CS 6347: Statistical Methods in AI and ML

Spring 2023

Where: ECSN 2.112
When: F, 10:00am-12:45pm

Instructor: Nicholas Ruozzi
Office Hours: W. 1pm-2pm, and by appointment in ECSS 3.409

TA: TBD
Office Hours: TBD

Grading: problem sets (70%), final project (25%), class participation & extra credit (5%)

Prerequisites: some familiarity with basic probability, linear algebra, and introductory machine learning (helpful, but not required).

Week	Dates	Topic	Readings
1	Jan. 20	Introduction & Basic Probability Bayesian Networks	K&F: Ch. 1 & 2 Basic Probability BN Notes
2	Jan. 27	More BNs: D-separation Markov Random Fields	K&F: Ch. 3, 4, and 9 Octave (free version of MATLAB) MRF Notes
3	Feb. 3	Variable Elimination & BP	K&F: 13.1-13.5, A.5.3 Boyd: Ch. 5.1-5.5
4	Feb. 10	Approx.
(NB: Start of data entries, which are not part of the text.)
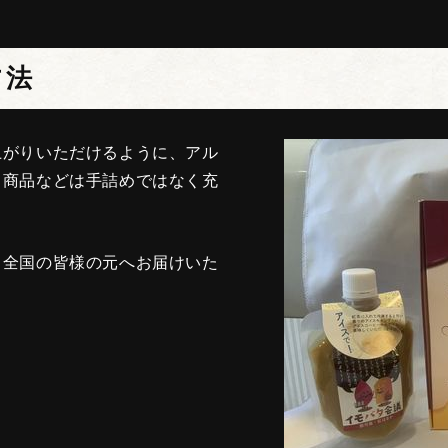
方法
上がりいただけるように、アル
ト商品などは手詰めではなく充
、全国の皆様の元へお届けいた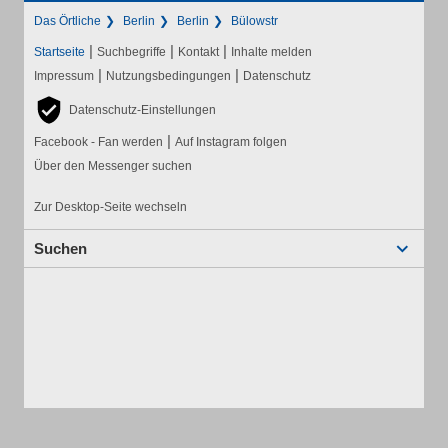
Das Örtliche
Berlin
Berlin
Bülowstr
|
|
|
Startseite
Suchbegriffe
Kontakt
Inhalte melden
|
|
Impressum
Nutzungsbedingungen
Datenschutz
Datenschutz-Einstellungen
|
Facebook - Fan werden
Auf Instagram folgen
Über den Messenger suchen
Zur Desktop-Seite wechseln
Suchen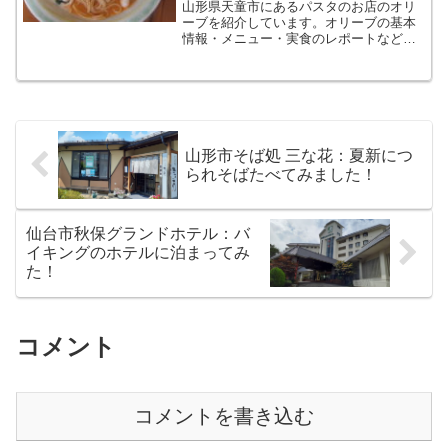
山形県天童市にあるパスタのお店のオリ
ーブを紹介しています。オリーブの基本
情報・メニュー・実食のレポートなどを
ご覧いただけます。気取らない家族や仲
間との食事の際にいくつかのポイントを
あげておすすめしています。
山形市そば処 三な花：夏新につ
られそばたべてみました！
仙台市秋保グランドホテル：バ
イキングのホテルに泊まってみ
た！
コメント
コメントを書き込む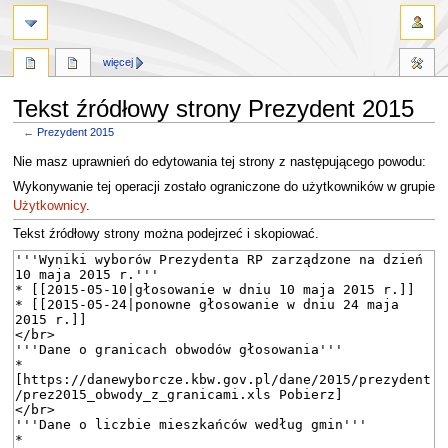
więcej
Tekst źródłowy strony Prezydent 2015
←
Prezydent 2015
Przejdź
Przejdź
Nie masz uprawnień do edytowania tej strony z następującego powodu:
do
do
Wykonywanie tej operacji zostało ograniczone do użytkowników w grupie
nawigacji
wyszukiwania
Użytkownicy
.
Tekst źródłowy strony można podejrzeć i skopiować.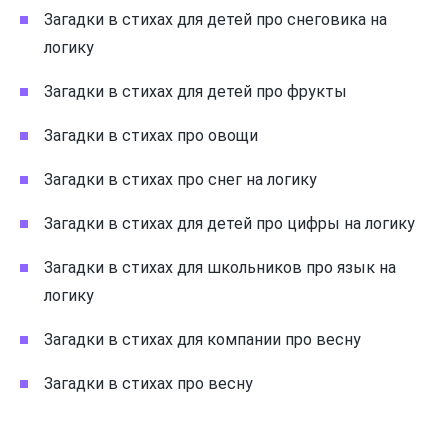
Загадки в стихах для детей про снеговика на
логику
Загадки в стихах для детей про фрукты
Загадки в стихах про овощи
Загадки в стихах про снег на логику
Загадки в стихах для детей про цифры на логику
Загадки в стихах для школьников про язык на
логику
Загадки в стихах для компании про весну
Загадки в стихах про весну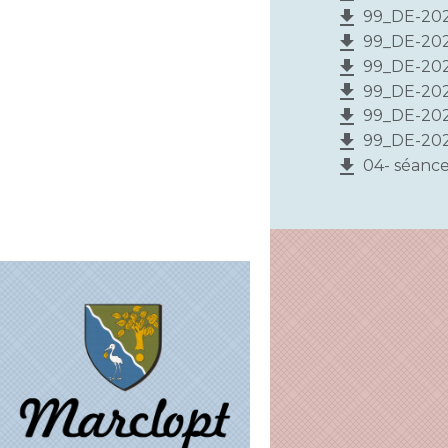
file_download
99_DE-202
file_download
99_DE-202
file_download
99_DE-202
file_download
99_DE-2026
file_download
99_DE-202
file_download
99_DE-202
file_download
04- séance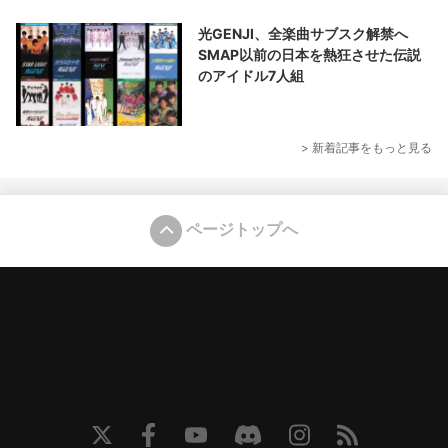
光GENJI、全楽曲サブスク解禁へ
SMAP以前の日本を熱狂させた伝説
のアイドル7人組
> 新着記事をもっと見る
ページトップへ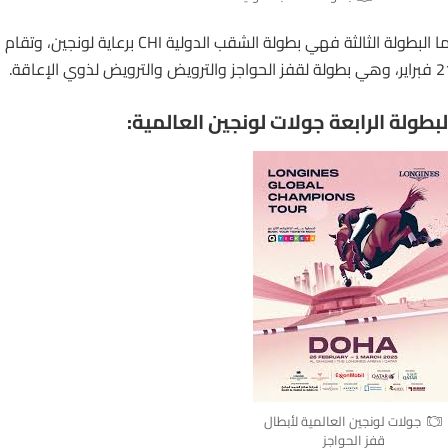
 بطولة لقفز الحواجز والترويض
والترويض
لذوي الإعاقة.
لبطولة الرابعة جولات لونجين العالمية:
جولات لونجين العالمية لأبطال
قفز الحواجز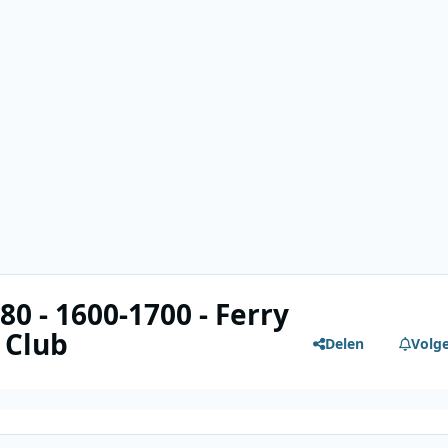
80 - 1600-1700 - Ferry
 Club
Delen
Volg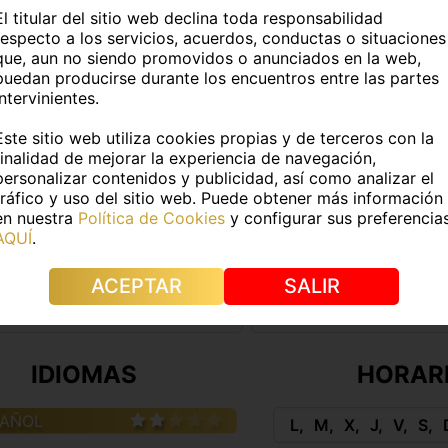
TOS PERSONALES
El titular del sitio web declina toda responsabilidad
respecto a los servicios, acuerdos, conductas o situaciones
que, aun no siendo promovidos o anunciados en la web,
:
Alex
Edad:
23 años
puedan producirse durante los encuentros entre las partes
intervinientes.
atina
Fumador@:
No
Este sitio web utiliza cookies propias y de terceros con la
finalidad de mejorar la experiencia de navegación,
DATOS FÍSICOS
personalizar contenidos y publicidad, así como analizar el
tráfico y uso del sitio web. Puede obtener más información
en nuestra
Política de Cookies
y configurar sus preferencia
6Kg
Medidas:
-
AQUÍ
.
e pelo:
Castaño
Color de ojos:
Marrone
ACEPTAR
SALIR
s:
Si
Piercings:
No
IDIOMAS
HORAR
PAÑOL
L
M
X
J
V
S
MAP Estimation MAP LP	Approximate MAP Notes K&F 11.1-11.2, 11.5 Sections 1-3 of this paper
5	Feb. 17	Variational Methods
6	Feb. 24	Intro to Sampling	K&F 12.1-12.3
7	March 3	Markov Chain Monte Carlo Intro to Machine Learning	K&F: 17.1-17.4
8	Mar. 10	MLE for BNs and Log-Linear Models	K&F: 20.1-20.5
9	Mar. 24	MLE for CRFs
10	Mar. 31	Alternatives to MLE Expectation Maximization	K&F: 19.1-19.2 Box 17.E
11	April 7	Hidden Markov Models Structure Learning	K&F: 19.1-19.2, 20.6 Box 17.E

All problem sets will be available on the eLearning site and are to be turned in there. See the homework guidelines below for the homework policies.

This semster, online notes in book form will (hopefully) be available for each lecture. In addition, the following textbook is suggested:

• Probabilistic Graphical Models: Principles and Techniques, by Daphne Koller and Nir Friedman.

Other references that may be helpful:

• Modeling and Reasoning with Bayesian Networks, by Adnan Darwiche.
• Machine Learning: a Probabilistic Perspective, by Kevin Murphy.

We expect you to try solving each problem set on your own. However, when being stuck on a problem, I encourage you to collaborate with other students in the class, subject to the following rules:

1. You may discuss a problem with any student in this class, and work together on solving it. This can involve brainstorming and verbally discussing the problem, going together through possible solutions, but should not involve one student telling another a complete solution.
2. Once you solve the homework, you must write up your solutions on your own, without looking at other people's write-ups or giving your write-up to others.
3. In your solution for each problem, you must write down the names of any person with whom you discussed it. This will not affect your grade.
4. Do not consult solution manuals or other people's solutions from similar courses - ask the course staff, we are here to help!

Late homeworks will NOT be accepted except in extreme circumstances or those permitted by university policy (e.g., a religious holiday). All such extensions MUST be cleared in advance of the due date.